* What is being asked
Edit the lines running from the start through the line containing "6: (69, 117)", both ends included, replacing "top-left" with "upper-left" and leaving all else unchanged. Return only those lines.

* Provided entries
******************************
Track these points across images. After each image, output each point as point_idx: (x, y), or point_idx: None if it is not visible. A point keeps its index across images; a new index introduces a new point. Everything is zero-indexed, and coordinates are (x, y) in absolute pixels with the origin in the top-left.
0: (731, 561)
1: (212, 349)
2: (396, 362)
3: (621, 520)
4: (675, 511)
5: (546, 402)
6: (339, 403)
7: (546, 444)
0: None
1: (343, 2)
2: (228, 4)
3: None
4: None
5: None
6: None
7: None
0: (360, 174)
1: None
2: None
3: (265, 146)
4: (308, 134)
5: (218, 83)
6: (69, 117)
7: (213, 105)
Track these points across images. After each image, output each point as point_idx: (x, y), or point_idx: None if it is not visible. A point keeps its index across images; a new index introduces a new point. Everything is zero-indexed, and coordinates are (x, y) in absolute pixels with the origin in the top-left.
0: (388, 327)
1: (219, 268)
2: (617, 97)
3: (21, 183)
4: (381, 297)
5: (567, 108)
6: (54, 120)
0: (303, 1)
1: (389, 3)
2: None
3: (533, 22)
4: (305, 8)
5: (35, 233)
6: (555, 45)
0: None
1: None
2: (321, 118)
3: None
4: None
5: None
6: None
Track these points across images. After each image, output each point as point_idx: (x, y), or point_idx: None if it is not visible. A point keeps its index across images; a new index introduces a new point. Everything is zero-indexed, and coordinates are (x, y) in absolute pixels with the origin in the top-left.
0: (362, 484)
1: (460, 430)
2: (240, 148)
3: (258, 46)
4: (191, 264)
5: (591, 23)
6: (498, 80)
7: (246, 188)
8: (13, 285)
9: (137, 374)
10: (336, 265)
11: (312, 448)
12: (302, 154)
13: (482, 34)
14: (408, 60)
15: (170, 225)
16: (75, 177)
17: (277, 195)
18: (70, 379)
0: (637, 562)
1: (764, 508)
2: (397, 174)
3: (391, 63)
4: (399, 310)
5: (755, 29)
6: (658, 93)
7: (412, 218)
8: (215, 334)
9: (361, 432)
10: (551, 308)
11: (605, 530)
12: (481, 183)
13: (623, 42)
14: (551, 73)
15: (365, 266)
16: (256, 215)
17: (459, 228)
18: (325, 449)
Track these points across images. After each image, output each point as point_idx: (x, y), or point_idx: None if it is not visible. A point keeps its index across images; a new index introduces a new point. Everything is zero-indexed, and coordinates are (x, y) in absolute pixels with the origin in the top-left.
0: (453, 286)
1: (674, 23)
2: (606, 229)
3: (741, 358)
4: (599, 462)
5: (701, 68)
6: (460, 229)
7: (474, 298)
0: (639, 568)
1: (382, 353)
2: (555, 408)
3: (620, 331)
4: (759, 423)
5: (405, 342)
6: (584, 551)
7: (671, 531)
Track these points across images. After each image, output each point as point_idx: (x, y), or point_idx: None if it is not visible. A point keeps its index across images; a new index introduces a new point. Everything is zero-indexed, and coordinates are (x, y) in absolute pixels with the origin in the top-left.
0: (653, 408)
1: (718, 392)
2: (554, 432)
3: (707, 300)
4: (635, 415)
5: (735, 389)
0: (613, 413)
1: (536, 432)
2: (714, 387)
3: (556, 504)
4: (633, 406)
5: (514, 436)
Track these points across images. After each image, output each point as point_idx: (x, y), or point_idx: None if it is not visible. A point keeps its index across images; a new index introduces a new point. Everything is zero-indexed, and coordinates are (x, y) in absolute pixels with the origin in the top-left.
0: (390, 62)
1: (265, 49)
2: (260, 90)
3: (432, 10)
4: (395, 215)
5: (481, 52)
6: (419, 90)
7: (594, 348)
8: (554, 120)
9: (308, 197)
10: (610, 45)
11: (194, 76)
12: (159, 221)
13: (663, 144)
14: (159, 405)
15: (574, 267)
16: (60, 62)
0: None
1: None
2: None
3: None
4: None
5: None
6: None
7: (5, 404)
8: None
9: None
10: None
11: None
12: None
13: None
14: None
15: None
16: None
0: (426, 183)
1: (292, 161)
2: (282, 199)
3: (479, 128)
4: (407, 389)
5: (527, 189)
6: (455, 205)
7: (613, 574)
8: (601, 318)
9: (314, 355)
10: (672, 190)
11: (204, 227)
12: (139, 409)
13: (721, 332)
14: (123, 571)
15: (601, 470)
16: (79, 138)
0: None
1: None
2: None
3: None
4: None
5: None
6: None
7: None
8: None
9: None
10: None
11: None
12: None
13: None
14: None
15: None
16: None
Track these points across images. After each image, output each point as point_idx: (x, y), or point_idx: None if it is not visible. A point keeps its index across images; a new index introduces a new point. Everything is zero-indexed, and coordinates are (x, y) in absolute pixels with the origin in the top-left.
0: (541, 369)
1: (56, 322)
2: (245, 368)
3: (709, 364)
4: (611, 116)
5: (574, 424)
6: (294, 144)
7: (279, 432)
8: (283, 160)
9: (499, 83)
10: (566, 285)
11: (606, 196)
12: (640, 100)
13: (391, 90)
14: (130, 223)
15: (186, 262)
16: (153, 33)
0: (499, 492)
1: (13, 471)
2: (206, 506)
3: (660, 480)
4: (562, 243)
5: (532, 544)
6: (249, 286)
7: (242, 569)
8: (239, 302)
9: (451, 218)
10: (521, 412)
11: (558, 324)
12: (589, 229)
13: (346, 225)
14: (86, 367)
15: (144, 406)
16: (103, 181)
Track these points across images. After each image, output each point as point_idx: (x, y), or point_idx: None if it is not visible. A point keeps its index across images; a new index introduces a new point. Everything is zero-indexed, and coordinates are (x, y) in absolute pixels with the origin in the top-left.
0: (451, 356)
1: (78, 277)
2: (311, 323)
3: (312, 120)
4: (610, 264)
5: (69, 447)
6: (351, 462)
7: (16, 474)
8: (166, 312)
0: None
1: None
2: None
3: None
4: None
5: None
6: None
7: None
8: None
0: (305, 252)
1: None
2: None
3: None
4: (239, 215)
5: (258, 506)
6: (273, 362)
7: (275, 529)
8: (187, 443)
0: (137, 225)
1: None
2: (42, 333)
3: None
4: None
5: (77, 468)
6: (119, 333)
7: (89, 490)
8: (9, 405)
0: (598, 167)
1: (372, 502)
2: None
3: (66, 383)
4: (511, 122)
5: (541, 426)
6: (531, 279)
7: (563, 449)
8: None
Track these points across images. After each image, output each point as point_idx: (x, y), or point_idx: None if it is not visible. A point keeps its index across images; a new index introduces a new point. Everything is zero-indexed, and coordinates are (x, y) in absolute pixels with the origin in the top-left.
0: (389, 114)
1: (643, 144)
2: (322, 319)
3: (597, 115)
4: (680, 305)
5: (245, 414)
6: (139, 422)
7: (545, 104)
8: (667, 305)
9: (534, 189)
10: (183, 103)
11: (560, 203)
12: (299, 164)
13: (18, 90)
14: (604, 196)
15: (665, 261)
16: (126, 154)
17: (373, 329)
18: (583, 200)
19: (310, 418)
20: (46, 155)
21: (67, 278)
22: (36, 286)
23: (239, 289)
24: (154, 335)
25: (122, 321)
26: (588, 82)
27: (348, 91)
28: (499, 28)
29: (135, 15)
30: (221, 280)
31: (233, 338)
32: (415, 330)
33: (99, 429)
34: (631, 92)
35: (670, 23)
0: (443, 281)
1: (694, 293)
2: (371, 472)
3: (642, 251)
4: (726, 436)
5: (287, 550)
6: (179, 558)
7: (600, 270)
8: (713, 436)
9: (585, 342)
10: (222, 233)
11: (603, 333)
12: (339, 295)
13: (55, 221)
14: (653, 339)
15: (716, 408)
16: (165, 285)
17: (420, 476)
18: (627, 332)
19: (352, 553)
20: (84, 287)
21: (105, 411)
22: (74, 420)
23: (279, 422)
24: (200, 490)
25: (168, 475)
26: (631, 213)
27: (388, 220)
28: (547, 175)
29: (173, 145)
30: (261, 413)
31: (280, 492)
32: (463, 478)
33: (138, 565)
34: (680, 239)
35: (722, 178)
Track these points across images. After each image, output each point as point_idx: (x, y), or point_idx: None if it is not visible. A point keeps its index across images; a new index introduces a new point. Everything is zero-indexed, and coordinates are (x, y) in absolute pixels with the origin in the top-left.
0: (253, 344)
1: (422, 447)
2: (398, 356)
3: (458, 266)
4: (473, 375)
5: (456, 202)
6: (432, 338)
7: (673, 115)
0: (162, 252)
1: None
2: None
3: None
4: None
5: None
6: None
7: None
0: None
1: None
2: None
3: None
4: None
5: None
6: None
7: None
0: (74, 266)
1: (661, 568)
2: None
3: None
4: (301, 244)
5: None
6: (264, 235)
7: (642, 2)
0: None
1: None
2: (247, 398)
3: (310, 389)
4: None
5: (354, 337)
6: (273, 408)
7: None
******************************
* Finished task
Track these points across images. After each image, output each point as point_idx: (x, y), or point_idx: None if it is not visible. A point keeps its index across images; a new index introduces a new point. Everything is zero-indexed, and coordinates are (x, y) in absolute pixels with the origin in the upper-left.
0: (731, 561)
1: (212, 349)
2: (396, 362)
3: (621, 520)
4: (675, 511)
5: (546, 402)
6: (339, 403)
7: (546, 444)
0: None
1: (343, 2)
2: (228, 4)
3: None
4: None
5: None
6: None
7: None
0: (360, 174)
1: None
2: None
3: (265, 146)
4: (308, 134)
5: (218, 83)
6: (69, 117)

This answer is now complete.